A recent death in the family has inevitably had me reflecting on endings, disappearances, and what happens next. And while I have a faith and a spiritual life of sorts, I cannot think that there will be anything to come hereafter, in which I may have any connection to, knowledge or comprehension of this life which I have been enjoying for so long.

Many writers have imagined annihilation on a global scale, especially since 1945 and the first use of nuclear weapons. Think Walter Miller’s superb A Canticle For Leibowitz. Others have imagined environmental disaster, or disease on a pandemic scale. Mary Shelley’s The Last Man is my favourite example here. But these writers envisage some survivor(s), rather than the complete disappearance of humanity. Rarely have writers contemplated or explored the idea of annihilation itself.
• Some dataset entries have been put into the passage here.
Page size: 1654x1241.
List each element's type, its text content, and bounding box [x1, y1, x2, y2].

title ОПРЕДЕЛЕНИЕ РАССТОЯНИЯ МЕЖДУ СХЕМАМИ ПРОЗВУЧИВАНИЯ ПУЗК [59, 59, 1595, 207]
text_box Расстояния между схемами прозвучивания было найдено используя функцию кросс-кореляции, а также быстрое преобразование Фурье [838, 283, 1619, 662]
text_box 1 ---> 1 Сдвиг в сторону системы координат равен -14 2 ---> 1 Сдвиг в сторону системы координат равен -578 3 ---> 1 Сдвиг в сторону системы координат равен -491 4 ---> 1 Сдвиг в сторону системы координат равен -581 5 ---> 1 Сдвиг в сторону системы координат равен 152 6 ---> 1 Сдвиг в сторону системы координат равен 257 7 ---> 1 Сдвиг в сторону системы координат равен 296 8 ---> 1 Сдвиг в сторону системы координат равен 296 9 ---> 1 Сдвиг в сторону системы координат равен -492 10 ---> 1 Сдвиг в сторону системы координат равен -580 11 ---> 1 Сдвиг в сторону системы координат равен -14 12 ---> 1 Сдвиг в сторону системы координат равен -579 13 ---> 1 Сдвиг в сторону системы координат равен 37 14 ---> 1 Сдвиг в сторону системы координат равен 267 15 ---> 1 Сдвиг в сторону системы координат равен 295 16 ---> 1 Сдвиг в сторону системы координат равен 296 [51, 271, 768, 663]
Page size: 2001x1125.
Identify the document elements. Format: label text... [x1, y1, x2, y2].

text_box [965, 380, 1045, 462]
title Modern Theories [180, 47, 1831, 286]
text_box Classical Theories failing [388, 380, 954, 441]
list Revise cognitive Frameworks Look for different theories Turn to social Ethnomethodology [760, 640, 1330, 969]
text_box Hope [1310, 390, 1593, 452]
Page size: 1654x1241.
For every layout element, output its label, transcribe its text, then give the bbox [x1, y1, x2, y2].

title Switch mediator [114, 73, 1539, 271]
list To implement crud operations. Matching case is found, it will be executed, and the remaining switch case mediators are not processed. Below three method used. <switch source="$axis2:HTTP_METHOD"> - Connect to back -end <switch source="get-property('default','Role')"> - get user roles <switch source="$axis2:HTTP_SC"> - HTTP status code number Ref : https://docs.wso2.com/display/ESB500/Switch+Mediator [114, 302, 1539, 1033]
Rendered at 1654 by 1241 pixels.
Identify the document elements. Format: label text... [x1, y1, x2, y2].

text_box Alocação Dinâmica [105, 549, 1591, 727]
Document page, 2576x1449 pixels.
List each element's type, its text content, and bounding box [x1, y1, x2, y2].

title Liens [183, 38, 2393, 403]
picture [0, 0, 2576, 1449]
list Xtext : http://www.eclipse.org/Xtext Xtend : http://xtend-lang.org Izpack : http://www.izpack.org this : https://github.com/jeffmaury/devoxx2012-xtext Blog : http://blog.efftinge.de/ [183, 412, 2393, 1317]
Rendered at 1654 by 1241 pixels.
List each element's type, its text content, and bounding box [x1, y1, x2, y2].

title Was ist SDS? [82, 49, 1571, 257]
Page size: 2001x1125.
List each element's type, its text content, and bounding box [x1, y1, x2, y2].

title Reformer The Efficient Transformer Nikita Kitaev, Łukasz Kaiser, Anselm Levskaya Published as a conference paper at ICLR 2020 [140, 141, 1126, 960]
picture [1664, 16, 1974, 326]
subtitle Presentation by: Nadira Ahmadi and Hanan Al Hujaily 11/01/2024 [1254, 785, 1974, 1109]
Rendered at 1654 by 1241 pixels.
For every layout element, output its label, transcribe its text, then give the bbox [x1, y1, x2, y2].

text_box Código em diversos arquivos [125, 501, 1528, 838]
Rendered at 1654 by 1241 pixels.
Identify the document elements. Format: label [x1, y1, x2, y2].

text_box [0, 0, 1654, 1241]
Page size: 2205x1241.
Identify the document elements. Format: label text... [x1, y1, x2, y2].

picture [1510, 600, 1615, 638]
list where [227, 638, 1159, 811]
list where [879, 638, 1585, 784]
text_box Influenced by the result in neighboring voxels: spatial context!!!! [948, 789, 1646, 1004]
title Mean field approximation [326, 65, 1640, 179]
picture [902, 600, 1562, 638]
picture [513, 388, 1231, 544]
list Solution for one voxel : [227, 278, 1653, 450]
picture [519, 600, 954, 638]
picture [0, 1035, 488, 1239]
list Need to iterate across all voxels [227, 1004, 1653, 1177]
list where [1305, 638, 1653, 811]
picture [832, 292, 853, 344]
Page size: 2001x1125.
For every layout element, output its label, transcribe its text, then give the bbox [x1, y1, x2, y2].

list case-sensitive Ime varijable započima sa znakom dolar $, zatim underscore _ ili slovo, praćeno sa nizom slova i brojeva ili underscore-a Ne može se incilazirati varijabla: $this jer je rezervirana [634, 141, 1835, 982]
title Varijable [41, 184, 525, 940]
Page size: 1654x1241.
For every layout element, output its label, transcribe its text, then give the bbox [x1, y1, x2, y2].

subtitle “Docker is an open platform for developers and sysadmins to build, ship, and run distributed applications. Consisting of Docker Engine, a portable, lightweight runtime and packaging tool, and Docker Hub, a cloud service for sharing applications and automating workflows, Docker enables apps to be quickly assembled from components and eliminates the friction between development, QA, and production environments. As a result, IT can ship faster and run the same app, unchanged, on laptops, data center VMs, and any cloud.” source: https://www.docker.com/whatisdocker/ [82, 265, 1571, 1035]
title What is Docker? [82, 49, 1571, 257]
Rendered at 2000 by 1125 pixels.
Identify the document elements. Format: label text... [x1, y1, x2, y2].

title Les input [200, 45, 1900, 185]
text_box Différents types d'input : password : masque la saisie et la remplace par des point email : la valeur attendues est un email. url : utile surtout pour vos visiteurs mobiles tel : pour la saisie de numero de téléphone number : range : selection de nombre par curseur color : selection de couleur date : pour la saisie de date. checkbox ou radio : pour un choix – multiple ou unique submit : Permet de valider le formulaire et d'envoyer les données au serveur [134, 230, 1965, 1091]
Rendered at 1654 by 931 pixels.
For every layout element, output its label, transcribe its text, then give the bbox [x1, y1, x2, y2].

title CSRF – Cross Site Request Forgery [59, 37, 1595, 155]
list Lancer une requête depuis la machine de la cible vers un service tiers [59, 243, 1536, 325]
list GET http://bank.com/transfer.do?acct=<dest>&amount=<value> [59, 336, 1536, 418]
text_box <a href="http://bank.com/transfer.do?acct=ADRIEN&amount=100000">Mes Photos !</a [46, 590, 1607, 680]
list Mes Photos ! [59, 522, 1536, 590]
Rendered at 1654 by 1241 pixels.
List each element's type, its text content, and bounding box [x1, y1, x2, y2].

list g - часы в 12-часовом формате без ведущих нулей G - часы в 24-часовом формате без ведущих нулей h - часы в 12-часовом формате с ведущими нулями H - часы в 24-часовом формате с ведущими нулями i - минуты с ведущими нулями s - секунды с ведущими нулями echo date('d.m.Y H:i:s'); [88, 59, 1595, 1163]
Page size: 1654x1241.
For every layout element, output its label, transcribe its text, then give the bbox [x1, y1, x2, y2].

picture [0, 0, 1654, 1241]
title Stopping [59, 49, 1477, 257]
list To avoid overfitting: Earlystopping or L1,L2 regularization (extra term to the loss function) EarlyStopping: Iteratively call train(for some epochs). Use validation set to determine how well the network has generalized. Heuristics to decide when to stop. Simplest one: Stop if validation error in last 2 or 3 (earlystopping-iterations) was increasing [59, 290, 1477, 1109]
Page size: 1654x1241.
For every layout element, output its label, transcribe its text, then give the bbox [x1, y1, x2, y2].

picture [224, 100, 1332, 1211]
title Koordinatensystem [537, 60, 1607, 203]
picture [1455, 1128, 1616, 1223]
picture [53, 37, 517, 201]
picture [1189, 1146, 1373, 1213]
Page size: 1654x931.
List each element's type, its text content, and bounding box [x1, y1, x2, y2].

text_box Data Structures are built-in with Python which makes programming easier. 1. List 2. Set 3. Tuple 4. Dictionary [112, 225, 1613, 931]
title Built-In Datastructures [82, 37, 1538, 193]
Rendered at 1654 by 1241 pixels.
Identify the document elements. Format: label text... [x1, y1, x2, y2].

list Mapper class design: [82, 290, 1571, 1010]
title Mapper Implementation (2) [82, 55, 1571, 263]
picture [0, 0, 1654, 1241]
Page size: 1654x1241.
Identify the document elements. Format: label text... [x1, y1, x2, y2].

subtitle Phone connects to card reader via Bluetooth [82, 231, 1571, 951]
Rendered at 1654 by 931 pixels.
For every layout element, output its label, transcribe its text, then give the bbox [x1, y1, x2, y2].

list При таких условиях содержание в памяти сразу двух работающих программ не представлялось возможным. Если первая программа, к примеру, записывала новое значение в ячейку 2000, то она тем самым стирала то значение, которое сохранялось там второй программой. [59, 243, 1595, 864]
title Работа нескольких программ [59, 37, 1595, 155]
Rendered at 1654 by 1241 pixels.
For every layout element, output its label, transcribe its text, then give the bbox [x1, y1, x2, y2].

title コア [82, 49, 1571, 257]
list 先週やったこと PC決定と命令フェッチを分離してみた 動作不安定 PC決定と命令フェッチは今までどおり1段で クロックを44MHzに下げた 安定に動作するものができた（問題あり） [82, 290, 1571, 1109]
81m4LsvGXVL._AC_UL320_ML3_    71DcF-BqxUL._AC_UY218_ML3_    There are two literary works – very different from each other – which have chimed in with my thoughts. One is Eugene Ionesco’s masterpiece Le Roi Se Meurt (The King Dies) which I have mentioned a number of times. The king has to die, as must we all, and his time has come, yet he cannot accept the inevitable: he rages against it, even as his kingdom, in pathetic fallacy, disintegrates around him. His two queens assist him: the younger and more beautiful young one urging him to resist, supporting his denial (of the obvious) while the elder strives to get her husband to accept the inevitable. Death cannot be resisted. Amid his mental struggles, the king wants someone to teach him how to die, and is told – in a bleak sentence which has stayed with me for half a century, “Everyone is the first person to die!” For me, there is the profundity of great wisdom and great art in that bald sentence, so terrible when fully contemplated. And in this play, no afterlife is on offer.

The second text which spoke to me is a science fiction novel from the 1940s, Olaf Stapledon’s neglected Last And First Men. It’s a difficult, painful and strangely dull read at times, as well as an absolutely astonishing work of the imagination: Stapledon takes us on a whirlwind imagined history of humanity through (I think) eight very different incarnations of the human species over a period of several billion years, and its existence on several of our solar system’s planets. And as the years whizz by on the clocks of the Time Traveller’s craft in HG Wells’ novel up until the moment of the death of the sun, Stapledon’s journey takes us just as far into the future, but what shocks most is how quickly our own time, the people, places, countries and world we know are left behind in the mists of time. Gone and forgotten forever are all the marvels of our era, the Bachs and the Shakespeares and the Einsteins, gone are the cathedrals and the wonders of the world, ground to dust over millennia by time and geology: how long will the slightest traces of any of our world and our (feeble) achievements be recognisable? Shelley’s Ozymandias comes to mind: ‘Look on my works, ye might, and despair.’

The sense of annihilation is the total vanishing, the utter evanescence of anything connected with us on the scale of the universe, our utter insignificance. And when I contemplate that on an individual or personal level, my mind fails me, quite honestly. For how long will anyone have a memory of me, or my deeds? So then, I’m faced with the question: what is the point? And faced with that insignificance, all I can imagine is to try and live well and care for those close to me and dear to me, to enjoy myself, and do good where I can for as long as I’m able. I came across an old Arab proverb many years ago: “One day, you will only be a story: make sure yours is a good one.” That speaks to my condition.